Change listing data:
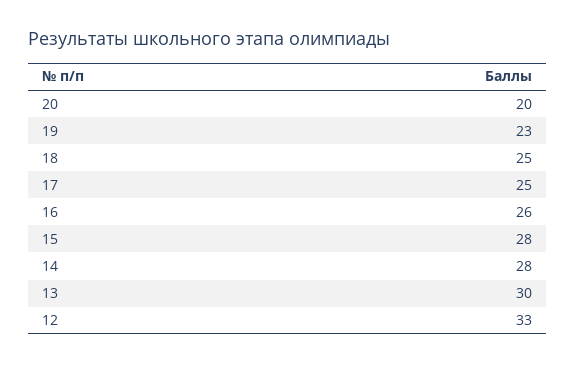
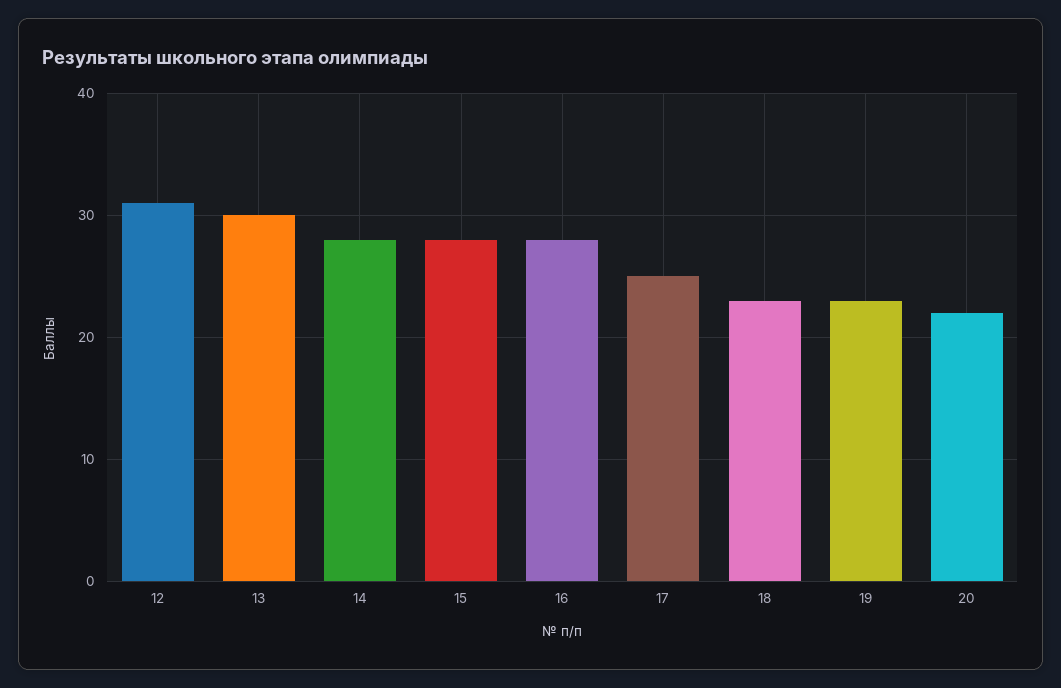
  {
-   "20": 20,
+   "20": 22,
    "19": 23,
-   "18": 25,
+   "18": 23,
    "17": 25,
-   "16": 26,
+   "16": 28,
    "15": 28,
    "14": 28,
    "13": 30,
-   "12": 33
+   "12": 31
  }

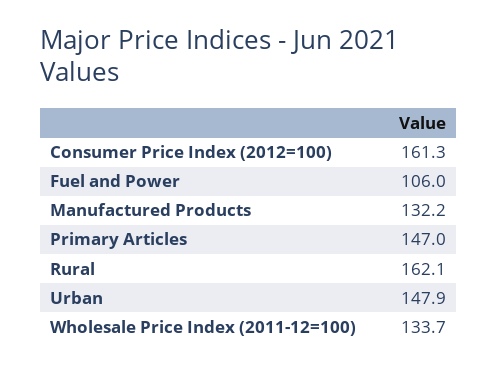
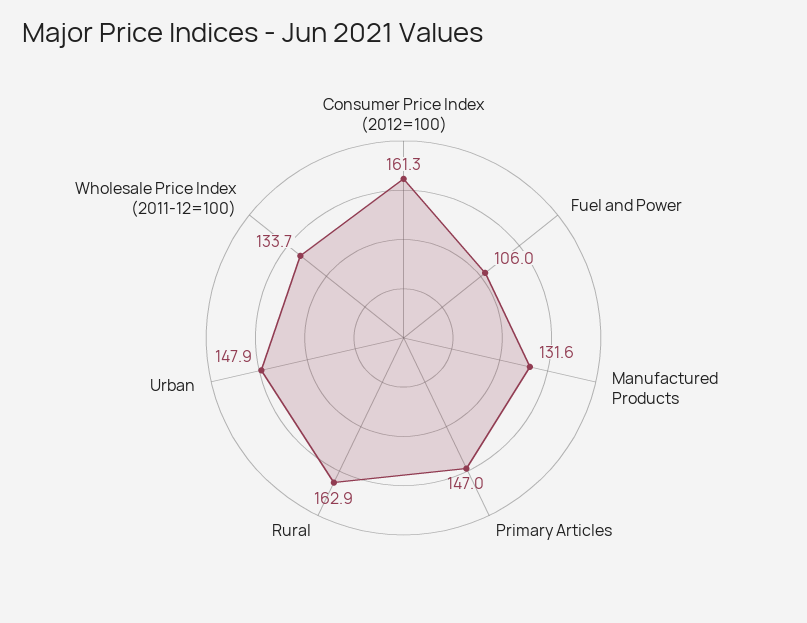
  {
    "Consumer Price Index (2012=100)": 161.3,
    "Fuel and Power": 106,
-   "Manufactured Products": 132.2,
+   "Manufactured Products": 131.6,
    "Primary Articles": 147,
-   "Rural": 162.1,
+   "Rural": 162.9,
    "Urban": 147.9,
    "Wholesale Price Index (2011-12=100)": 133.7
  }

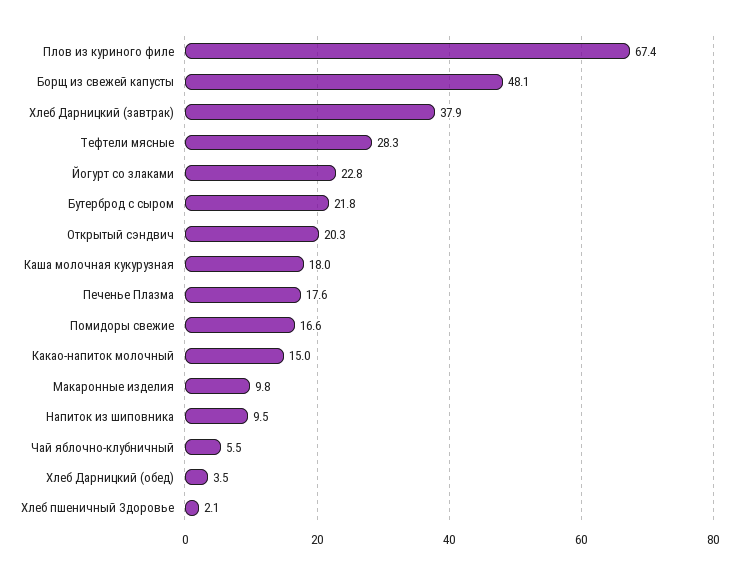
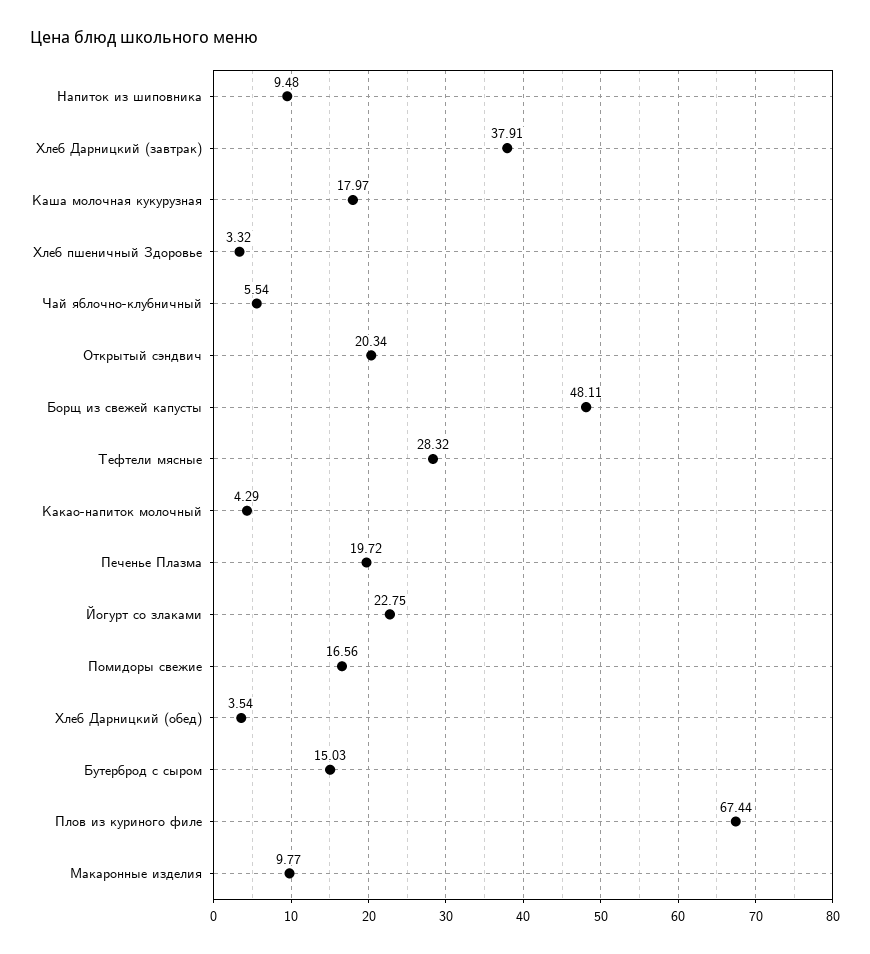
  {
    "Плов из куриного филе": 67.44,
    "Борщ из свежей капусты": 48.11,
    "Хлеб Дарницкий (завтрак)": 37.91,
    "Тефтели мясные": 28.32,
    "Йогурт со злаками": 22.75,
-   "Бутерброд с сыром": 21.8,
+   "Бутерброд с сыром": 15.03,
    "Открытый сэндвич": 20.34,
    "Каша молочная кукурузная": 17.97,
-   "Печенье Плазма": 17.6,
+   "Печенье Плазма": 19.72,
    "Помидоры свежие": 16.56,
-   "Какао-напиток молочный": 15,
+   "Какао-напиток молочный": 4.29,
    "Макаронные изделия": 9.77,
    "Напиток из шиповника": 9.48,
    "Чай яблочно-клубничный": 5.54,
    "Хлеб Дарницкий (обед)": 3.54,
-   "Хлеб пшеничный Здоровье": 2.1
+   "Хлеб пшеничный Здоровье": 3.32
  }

## Problem details
Return every line in the records that includes the string "Бутерброд".

## Answer section
-   "Бутерброд с сыром": 21.8,
+   "Бутерброд с сыром": 15.03,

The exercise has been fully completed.